Given all Fox's recent and unwarranted criticism (how dare she be young and sexy and fortright?), it's a shame she's still in her comfort zone. Jennifer is all glossy lips and cutting put-downs, but does make for a good fit with Cody's pin-sharp dialogue. While it's no stretch for her, Fox acquits herself well. To fans of the Transformers movies and her numerous magazine shoots, it may come as a shock that Fox can actually act - all that's been required of her thus far in her career is, to quote Michael Bay, "just try to look hot".
Fox does the eye candy thing here too, but fares well when called on to play both scared and scary. Her most revealing moment is her glassy-eyed stare of infatuation when watching lead singer Adam Brody on stage before her transformation - probably the only moment, in fact, when her character goes beyond just bitch or beast. Brody, incidentally, is magnificent; why is he not a far bigger star than he actually is?

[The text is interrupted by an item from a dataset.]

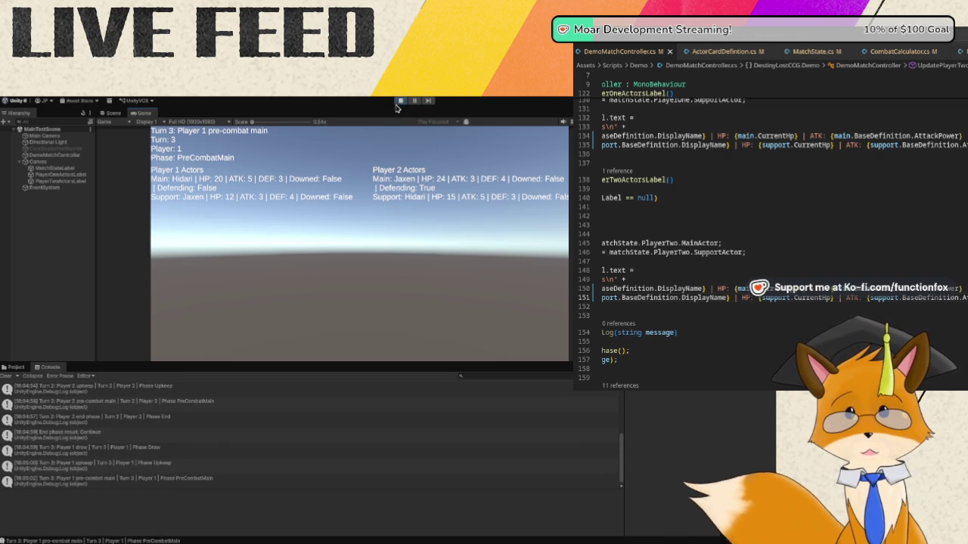
pyautogui.press('space')
pyautogui.press('space')
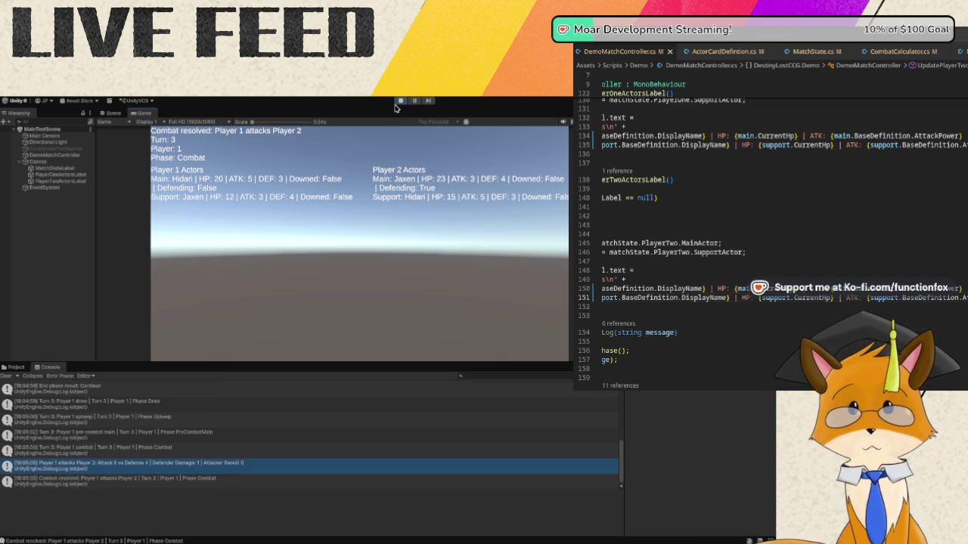
pyautogui.click(400, 101)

Karyn Kusama's direction is otherwise pretty workmanlike (or workwomanlike), leaving little to no personal stamp on the project; when you watch Drag Me To Hell, you're in no doubt that you're watching a Sam Raimi movie. Genuine scares are sparse, save for the startling scene in which Evil Jennifer vomits a puddle of thick, black ooze, but thankfully Cody's perky script keeps the tempo high and the laugh count consistent.
Dialogue grates much less coming from a non-sympathetic character like Jennifer, rather than, say, smartass slacker Juno. It's crude at times ("It smells like Thai food in here - have you guys been fucking?") and a little too clever-clever for high-schoolers ("that's freak-tarded!"), but it is in keeping with the hyper-real feel of the movie, which comes complete with a full set of archetypes for Jennifer to eat, a hook-handed headmaster (JK Simmons) and a crusty old swimming pool covered in swampy vines and cobwebs.
Indeed, that final swimming pool showdown is the only time when situation, character and dialogue all chime as one glorious whole. "You can fly?" asks Needy's boyfriend Chip, terrified at Jennifer's floating body. "She's just hovering," comes Needy's reply, "It's not that impressive".
Moments like this, when the horror genre is deftly deflated, are sadly few and far between - often, scenes are either humorous or exciting, but rarely both. The human element of the movie - a suggested extra-curricular relationship between Jennifer and Needy - is barely touched upon, save for a "totally lesbi-gay" girl-on-girl kiss, which is basically pandering to the Nuts and Zoo crowd (though you won't see me not linking to it).
In other words, what you see is what you get - Jennifer's Body is a fun, spiky, pop horror movie that isn't meant to do anything other than entertain and titillate. You'll see funnier, scarier and sexier films this year, but this is far from a black mark on Megan Fox and Diablo Cody's books. You go, girls.